I have a chance to buy a LCR 357 mag with only 25 rounds fired today but have a question. Since the new frame is that polly, like the semi autos, is there a chance that there will be a problem with gas cutting on the under side of the top strap? It seems to me that after shooting 357 mags or even 38+p that there could be a problem. Anyone own one that could fill me in on my concern?
Thanks


----------



## TedDeBearFrmHell (Jul 1, 2011)

at the weight of this gun, whats the odds that you will shoot enough .357 mag rounds thru it to do any damage to the top strap. much more likely that you will harm your hand before the gun. as for the +p rounds...... forget about them hurting the gun at all.
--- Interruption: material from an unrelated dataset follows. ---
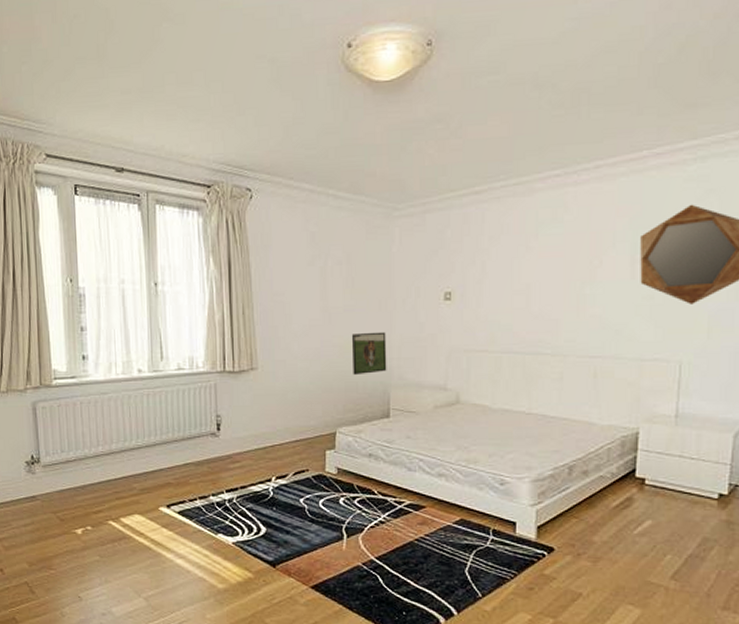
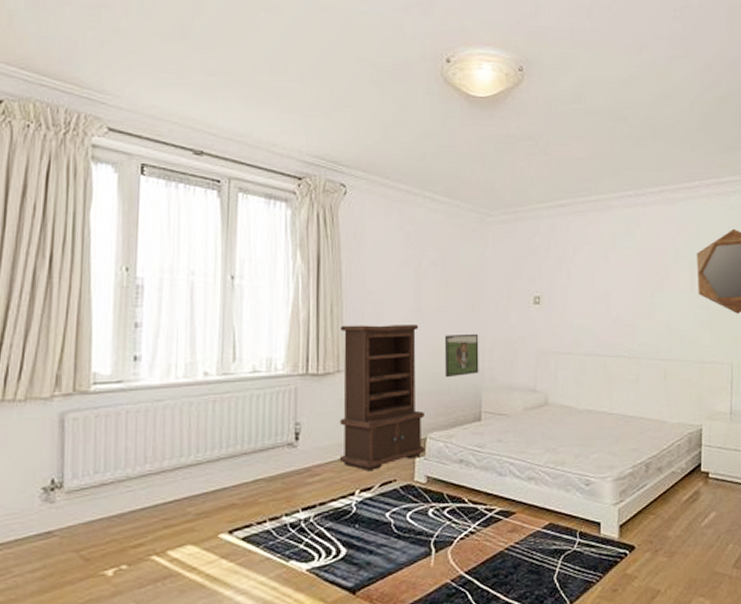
cabinet: none [251,324,335,460] -> present [339,325,426,470]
let us know how it shoots.


----------



## JLazyH (Jul 1, 2011)

TedDeBearFrmHell said:


> at the weight of this gun, whats the odds that you will shoot enough .357 mag rounds thru it to do any damage to the top strap. much more likely that you will harm your hand before the gun. as for the +p rounds...... forget about them hurting the gun at all.
> 
> let us know how it shoots.


Thanks, I don't intend to shoot 357 mags in it but at least I have the option to do so. I just was worrying about the +p load mostly with the tupper ware frame.


----------



## TedDeBearFrmHell (Jul 1, 2011)

not even in the same ballpark as to pressures......


----------



## harleytech (Aug 25, 2009)

All I shoot thru mine is .357 rnds.


----------



## chup (Nov 28, 2011)

I have well over 500 rounds of 125G. JHP 357 through my LCR. It still looks like new. I like shooting this Gun and it is a every day carry Gun. Some days it backs up a SP101 and some days a 442 backs up the LCR 357. Whatever it's a keeper.


----------